No wonder entertainment violence is the hottest selling ticket at the box office. As professor Henry Giroux points out, “Popular culture not only trades in violence as entertainment, but also it delivers violence to a society addicted to a pleasure principle steeped in graphic and extreme images of human suffering, mayhem and torture.”

No wonder the government continues to whet the nation’s appetite for violence and war through paid propaganda programs (seeded throughout sports entertainment, Hollywood blockbusters and video games)—what Stahl refers to as “militainment“—that glorify the military and serve as recruiting tools for America’s expanding military empire.

No wonder Americans from a very young age are being groomed to enlist as foot soldiers—even virtual ones—in America’s Army (coincidentally, that’s also the name of a first person shooter video game produced by the military). Explorer scouts, for example, are one of the most popular recruiting tools for the military and its civilian counterparts (law enforcement, Border Patrol, and the FBI).

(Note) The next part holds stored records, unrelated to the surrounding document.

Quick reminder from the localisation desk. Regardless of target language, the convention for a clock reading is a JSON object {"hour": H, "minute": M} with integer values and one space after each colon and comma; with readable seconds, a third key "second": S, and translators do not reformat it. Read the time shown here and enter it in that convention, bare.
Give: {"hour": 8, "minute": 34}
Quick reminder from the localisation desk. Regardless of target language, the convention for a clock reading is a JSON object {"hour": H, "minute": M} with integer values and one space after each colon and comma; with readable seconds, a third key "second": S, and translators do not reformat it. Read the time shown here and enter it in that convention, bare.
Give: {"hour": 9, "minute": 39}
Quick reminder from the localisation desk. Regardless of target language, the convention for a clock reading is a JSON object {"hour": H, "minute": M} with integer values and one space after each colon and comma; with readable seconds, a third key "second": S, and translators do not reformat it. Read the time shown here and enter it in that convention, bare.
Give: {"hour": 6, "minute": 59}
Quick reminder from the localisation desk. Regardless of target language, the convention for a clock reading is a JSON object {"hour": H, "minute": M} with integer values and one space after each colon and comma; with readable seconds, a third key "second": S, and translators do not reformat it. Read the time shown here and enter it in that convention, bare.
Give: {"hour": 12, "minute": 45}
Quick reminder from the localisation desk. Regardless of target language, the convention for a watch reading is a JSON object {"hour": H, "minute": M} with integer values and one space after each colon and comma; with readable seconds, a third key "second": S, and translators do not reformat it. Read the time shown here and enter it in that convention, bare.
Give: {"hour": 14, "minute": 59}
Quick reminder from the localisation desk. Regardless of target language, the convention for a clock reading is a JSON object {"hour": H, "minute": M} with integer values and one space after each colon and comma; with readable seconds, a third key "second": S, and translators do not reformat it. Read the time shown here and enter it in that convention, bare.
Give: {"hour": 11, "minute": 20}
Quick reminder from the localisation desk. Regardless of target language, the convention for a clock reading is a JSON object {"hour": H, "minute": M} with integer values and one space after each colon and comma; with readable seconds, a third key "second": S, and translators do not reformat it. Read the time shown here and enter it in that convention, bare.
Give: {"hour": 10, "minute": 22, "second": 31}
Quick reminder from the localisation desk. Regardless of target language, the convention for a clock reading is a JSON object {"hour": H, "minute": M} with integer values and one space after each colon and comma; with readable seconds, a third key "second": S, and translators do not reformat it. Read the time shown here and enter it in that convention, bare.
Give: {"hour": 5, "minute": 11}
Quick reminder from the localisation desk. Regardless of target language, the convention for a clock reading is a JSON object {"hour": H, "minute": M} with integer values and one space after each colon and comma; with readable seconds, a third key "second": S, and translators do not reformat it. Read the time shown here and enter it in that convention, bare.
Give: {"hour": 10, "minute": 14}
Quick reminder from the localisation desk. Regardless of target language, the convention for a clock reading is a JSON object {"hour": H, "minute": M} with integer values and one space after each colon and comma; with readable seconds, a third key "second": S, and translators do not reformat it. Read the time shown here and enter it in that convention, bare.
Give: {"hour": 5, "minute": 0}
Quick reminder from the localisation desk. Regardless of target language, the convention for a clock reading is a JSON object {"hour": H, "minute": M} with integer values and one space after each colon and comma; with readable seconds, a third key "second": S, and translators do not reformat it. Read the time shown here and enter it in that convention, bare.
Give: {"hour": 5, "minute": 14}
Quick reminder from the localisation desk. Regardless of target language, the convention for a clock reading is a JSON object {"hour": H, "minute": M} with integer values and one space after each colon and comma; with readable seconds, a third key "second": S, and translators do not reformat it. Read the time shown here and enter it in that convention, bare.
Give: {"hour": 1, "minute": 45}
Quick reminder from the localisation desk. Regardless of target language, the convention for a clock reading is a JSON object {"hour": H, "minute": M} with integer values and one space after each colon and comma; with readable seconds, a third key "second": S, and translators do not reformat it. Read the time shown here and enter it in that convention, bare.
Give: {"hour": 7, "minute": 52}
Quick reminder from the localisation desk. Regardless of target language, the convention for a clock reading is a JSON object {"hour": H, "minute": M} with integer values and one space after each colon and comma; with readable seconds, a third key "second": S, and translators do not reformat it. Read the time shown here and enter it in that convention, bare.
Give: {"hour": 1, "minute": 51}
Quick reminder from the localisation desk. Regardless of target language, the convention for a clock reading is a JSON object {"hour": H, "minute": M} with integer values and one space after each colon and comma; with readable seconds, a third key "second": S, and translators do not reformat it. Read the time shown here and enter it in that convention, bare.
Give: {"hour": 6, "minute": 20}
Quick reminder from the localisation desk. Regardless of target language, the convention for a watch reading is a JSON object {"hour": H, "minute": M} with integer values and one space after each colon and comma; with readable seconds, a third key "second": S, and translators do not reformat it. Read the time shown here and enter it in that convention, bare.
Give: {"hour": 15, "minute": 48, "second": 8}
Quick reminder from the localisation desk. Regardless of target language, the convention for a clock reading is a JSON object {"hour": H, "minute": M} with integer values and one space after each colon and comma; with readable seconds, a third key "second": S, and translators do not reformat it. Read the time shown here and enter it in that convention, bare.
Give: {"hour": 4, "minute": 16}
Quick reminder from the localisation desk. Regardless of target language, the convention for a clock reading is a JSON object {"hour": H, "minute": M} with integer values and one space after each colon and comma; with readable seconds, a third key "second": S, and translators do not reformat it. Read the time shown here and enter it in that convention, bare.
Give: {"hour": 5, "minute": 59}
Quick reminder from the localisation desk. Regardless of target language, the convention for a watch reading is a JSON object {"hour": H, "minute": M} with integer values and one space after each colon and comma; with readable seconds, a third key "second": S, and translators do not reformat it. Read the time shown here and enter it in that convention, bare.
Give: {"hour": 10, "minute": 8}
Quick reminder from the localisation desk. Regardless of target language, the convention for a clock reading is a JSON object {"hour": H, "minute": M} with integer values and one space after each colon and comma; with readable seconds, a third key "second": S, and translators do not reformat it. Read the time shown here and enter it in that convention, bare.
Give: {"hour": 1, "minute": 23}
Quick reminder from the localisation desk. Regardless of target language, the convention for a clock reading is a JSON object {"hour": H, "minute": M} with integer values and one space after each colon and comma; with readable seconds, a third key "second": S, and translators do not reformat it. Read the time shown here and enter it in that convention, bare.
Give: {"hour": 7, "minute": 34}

Writing for The Atlantic, a former Explorer scout described the highlight of the program: monthly weekend maneuvers with the National Guard where scouts “got to fire live rounds from M16s, M60 machine guns, and M203 grenade launchers… we would have urban firefights (shooting blanks, of course) in Combat Town, a warren of concrete buildings designed for just that purpose. The exercise always devolved into a free-for-all, with all of us weekend warriors emptying clip after clip of blanks until we couldn’t see past the end of our rifles for all the smoke in the air.”

No wonder the United States is the number one consumer, exporter and perpetrator of violence and violent weapons in the world. Seriously, America spends more money on war than the combined military budgets of China, Russia, the United Kingdom, Japan, France, Saudi Arabia, India, Germany, Italy and Brazil. America polices the globe, with 800 military bases and troops stationed in 160 countries. Moreover, the war hawks have turned the American homeland into a quasi-battlefield with military gear, weapons and tactics. In turn, domestic police forces have become roving extensions of the military—a standing army.

So when you talk about the Florida shooting, keep in mind that you’re not dealing with a single shooter scenario. Rather, you’re dealing with a sophisticated, far-reaching war machine that has woven itself into the very fabric of this nation.

You want to stop the gun violence?

Stop the worship of violence that permeates our culture.

Stop glorifying the military industrial complex with flyovers and salutes during sports spectacles.

Stop acting as if there is anything patriotic about military exercises and occupations that bomb hospitals and schools.

Stop treating guns and war as entertainment fodder in movies, music, video games, toys, amusement parks, reality TV and more.

Stop distributing weapons of war to the local police and turning them into extensions of the military—weapons that have no business being anywhere but on a battlefield.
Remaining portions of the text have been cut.